- _Brief_
All of the data needs to come back exactly as written.

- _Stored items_
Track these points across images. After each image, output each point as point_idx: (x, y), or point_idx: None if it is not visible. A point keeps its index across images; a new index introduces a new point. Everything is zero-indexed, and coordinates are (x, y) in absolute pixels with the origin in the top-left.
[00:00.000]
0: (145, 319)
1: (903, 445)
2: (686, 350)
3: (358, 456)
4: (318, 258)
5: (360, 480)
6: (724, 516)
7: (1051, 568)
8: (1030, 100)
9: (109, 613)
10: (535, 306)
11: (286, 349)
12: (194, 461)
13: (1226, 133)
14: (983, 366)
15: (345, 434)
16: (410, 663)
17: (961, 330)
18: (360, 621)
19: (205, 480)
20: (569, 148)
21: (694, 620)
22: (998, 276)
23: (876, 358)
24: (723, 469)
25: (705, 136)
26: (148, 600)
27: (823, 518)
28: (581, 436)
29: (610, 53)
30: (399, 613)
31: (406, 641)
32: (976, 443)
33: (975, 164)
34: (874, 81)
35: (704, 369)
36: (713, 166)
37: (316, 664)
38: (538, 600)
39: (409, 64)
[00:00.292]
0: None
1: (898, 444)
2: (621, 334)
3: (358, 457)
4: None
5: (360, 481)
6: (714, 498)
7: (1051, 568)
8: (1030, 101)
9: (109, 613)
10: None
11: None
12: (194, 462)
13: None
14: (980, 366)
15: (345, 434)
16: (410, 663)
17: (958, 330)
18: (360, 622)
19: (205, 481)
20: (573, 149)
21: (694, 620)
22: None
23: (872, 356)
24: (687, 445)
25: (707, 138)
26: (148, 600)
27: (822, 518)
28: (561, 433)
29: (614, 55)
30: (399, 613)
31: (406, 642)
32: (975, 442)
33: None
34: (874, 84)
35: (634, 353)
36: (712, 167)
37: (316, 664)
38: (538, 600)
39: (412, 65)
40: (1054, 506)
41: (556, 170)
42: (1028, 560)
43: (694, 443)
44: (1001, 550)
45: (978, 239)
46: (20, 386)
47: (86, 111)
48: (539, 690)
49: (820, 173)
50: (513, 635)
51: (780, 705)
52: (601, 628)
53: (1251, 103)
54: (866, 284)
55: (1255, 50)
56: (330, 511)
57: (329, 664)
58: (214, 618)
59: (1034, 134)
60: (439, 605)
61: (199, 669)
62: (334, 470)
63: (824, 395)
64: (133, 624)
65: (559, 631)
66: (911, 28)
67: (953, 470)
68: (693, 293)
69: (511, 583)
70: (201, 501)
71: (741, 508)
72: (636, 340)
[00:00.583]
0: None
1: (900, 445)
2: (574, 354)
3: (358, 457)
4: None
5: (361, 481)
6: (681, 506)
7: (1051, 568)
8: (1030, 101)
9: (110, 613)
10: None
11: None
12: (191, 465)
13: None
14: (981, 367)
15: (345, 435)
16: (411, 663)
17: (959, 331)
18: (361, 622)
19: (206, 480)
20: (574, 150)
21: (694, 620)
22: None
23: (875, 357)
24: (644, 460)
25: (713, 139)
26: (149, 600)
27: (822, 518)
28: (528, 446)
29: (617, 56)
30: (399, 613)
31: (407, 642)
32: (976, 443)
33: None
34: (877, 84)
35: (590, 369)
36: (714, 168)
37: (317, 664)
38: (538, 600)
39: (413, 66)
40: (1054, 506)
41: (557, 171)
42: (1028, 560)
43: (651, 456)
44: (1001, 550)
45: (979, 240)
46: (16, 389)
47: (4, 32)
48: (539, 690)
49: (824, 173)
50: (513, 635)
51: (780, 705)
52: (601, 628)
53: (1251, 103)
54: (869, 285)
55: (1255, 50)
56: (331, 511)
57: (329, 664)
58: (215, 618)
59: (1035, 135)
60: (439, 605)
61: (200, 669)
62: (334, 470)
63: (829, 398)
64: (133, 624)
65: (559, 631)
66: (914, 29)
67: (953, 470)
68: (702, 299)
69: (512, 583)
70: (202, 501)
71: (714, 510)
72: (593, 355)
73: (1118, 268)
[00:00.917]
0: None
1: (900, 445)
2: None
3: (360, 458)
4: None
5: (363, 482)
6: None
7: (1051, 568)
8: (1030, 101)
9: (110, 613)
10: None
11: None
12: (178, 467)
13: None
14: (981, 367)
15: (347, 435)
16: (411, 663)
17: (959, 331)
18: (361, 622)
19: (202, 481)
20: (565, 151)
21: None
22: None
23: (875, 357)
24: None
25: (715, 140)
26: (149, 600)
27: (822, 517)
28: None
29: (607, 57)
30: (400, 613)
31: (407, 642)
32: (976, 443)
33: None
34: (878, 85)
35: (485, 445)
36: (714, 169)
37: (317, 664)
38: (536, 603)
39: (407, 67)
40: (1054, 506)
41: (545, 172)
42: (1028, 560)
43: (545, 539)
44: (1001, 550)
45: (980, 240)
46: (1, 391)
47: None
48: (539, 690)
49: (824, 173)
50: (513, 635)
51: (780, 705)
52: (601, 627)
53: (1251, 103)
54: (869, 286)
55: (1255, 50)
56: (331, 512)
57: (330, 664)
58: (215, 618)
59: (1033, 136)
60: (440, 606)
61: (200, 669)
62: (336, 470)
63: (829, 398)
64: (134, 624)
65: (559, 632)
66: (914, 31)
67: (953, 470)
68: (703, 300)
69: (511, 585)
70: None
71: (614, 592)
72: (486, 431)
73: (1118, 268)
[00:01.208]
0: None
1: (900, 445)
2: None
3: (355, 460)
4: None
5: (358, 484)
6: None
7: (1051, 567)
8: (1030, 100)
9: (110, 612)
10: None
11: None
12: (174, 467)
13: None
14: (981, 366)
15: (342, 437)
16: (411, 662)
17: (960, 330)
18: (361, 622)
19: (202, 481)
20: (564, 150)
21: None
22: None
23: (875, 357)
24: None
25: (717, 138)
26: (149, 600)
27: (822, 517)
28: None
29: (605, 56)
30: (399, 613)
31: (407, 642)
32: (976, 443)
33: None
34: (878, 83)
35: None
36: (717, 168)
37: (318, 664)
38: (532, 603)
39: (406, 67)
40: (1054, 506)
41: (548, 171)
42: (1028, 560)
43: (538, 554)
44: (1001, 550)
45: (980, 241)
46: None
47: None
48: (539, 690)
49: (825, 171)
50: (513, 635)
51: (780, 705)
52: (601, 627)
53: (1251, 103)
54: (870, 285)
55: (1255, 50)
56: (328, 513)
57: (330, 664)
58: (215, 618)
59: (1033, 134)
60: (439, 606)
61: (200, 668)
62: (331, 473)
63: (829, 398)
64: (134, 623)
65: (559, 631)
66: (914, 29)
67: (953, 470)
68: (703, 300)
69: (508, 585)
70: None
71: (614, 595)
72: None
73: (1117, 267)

- _Task result_
Track these points across images. After each image, output each point as point_idx: (x, y), or point_idx: None if it is not visible. A point keeps its index across images; a new index introduces a new point. Everything is zero-indexed, and coordinates are (x, y) in absolute pixels with the origin in the top-left.
[00:00.000]
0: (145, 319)
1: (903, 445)
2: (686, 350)
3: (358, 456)
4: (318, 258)
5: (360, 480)
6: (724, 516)
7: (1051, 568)
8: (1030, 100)
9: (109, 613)
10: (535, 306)
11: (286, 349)
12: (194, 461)
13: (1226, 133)
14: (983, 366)
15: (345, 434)
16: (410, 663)
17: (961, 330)
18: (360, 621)
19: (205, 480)
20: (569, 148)
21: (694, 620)
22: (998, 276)
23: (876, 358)
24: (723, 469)
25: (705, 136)
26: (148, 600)
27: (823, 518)
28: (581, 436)
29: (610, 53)
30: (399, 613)
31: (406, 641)
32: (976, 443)
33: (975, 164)
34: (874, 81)
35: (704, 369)
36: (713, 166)
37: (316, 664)
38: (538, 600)
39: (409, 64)
[00:00.292]
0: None
1: (898, 444)
2: (621, 334)
3: (358, 457)
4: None
5: (360, 481)
6: (714, 498)
7: (1051, 568)
8: (1030, 101)
9: (109, 613)
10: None
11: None
12: (194, 462)
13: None
14: (980, 366)
15: (345, 434)
16: (410, 663)
17: (958, 330)
18: (360, 622)
19: (205, 481)
20: (573, 149)
21: (694, 620)
22: None
23: (872, 356)
24: (687, 445)
25: (707, 138)
26: (148, 600)
27: (822, 518)
28: (561, 433)
29: (614, 55)
30: (399, 613)
31: (406, 642)
32: (975, 442)
33: None
34: (874, 84)
35: (634, 353)
36: (712, 167)
37: (316, 664)
38: (538, 600)
39: (412, 65)
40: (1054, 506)
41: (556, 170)
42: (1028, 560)
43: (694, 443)
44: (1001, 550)
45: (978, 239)
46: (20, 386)
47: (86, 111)
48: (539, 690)
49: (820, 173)
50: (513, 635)
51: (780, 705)
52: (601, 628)
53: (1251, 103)
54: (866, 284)
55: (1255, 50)
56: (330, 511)
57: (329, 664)
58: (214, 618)
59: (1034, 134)
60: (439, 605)
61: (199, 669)
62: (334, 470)
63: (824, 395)
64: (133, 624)
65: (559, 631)
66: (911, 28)
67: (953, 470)
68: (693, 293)
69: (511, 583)
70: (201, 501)
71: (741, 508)
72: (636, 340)
[00:00.583]
0: None
1: (900, 445)
2: (574, 354)
3: (358, 457)
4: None
5: (361, 481)
6: (681, 506)
7: (1051, 568)
8: (1030, 101)
9: (110, 613)
10: None
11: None
12: (191, 465)
13: None
14: (981, 367)
15: (345, 435)
16: (411, 663)
17: (959, 331)
18: (361, 622)
19: (206, 480)
20: (574, 150)
21: (694, 620)
22: None
23: (875, 357)
24: (644, 460)
25: (713, 139)
26: (149, 600)
27: (822, 518)
28: (528, 446)
29: (617, 56)
30: (399, 613)
31: (407, 642)
32: (976, 443)
33: None
34: (877, 84)
35: (590, 369)
36: (714, 168)
37: (317, 664)
38: (538, 600)
39: (413, 66)
40: (1054, 506)
41: (557, 171)
42: (1028, 560)
43: (651, 456)
44: (1001, 550)
45: (979, 240)
46: (16, 389)
47: (4, 32)
48: (539, 690)
49: (824, 173)
50: (513, 635)
51: (780, 705)
52: (601, 628)
53: (1251, 103)
54: (869, 285)
55: (1255, 50)
56: (331, 511)
57: (329, 664)
58: (215, 618)
59: (1035, 135)
60: (439, 605)
61: (200, 669)
62: (334, 470)
63: (829, 398)
64: (133, 624)
65: (559, 631)
66: (914, 29)
67: (953, 470)
68: (702, 299)
69: (512, 583)
70: (202, 501)
71: (714, 510)
72: (593, 355)
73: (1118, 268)
[00:00.917]
0: None
1: (900, 445)
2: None
3: (360, 458)
4: None
5: (363, 482)
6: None
7: (1051, 568)
8: (1030, 101)
9: (110, 613)
10: None
11: None
12: (178, 467)
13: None
14: (981, 367)
15: (347, 435)
16: (411, 663)
17: (959, 331)
18: (361, 622)
19: (202, 481)
20: (565, 151)
21: None
22: None
23: (875, 357)
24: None
25: (715, 140)
26: (149, 600)
27: (822, 517)
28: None
29: (607, 57)
30: (400, 613)
31: (407, 642)
32: (976, 443)
33: None
34: (878, 85)
35: (485, 445)
36: (714, 169)
37: (317, 664)
38: (536, 603)
39: (407, 67)
40: (1054, 506)
41: (545, 172)
42: (1028, 560)
43: (545, 539)
44: (1001, 550)
45: (980, 240)
46: (1, 391)
47: None
48: (539, 690)
49: (824, 173)
50: (513, 635)
51: (780, 705)
52: (601, 627)
53: (1251, 103)
54: (869, 286)
55: (1255, 50)
56: (331, 512)
57: (330, 664)
58: (215, 618)
59: (1033, 136)
60: (440, 606)
61: (200, 669)
62: (336, 470)
63: (829, 398)
64: (134, 624)
65: (559, 632)
66: (914, 31)
67: (953, 470)
68: (703, 300)
69: (511, 585)
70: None
71: (614, 592)
72: (486, 431)
73: (1118, 268)
[00:01.208]
0: None
1: (900, 445)
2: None
3: (355, 460)
4: None
5: (358, 484)
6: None
7: (1051, 567)
8: (1030, 100)
9: (110, 612)
10: None
11: None
12: (174, 467)
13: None
14: (981, 366)
15: (342, 437)
16: (411, 662)
17: (960, 330)
18: (361, 622)
19: (202, 481)
20: (564, 150)
21: None
22: None
23: (875, 357)
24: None
25: (717, 138)
26: (149, 600)
27: (822, 517)
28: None
29: (605, 56)
30: (399, 613)
31: (407, 642)
32: (976, 443)
33: None
34: (878, 83)
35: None
36: (717, 168)
37: (318, 664)
38: (532, 603)
39: (406, 67)
40: (1054, 506)
41: (548, 171)
42: (1028, 560)
43: (538, 554)
44: (1001, 550)
45: (980, 241)
46: None
47: None
48: (539, 690)
49: (825, 171)
50: (513, 635)
51: (780, 705)
52: (601, 627)
53: (1251, 103)
54: (870, 285)
55: (1255, 50)
56: (328, 513)
57: (330, 664)
58: (215, 618)
59: (1033, 134)
60: (439, 606)
61: (200, 668)
62: (331, 473)
63: (829, 398)
64: (134, 623)
65: (559, 631)
66: (914, 29)
67: (953, 470)
68: (703, 300)
69: (508, 585)
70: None
71: (614, 595)
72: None
73: (1117, 267)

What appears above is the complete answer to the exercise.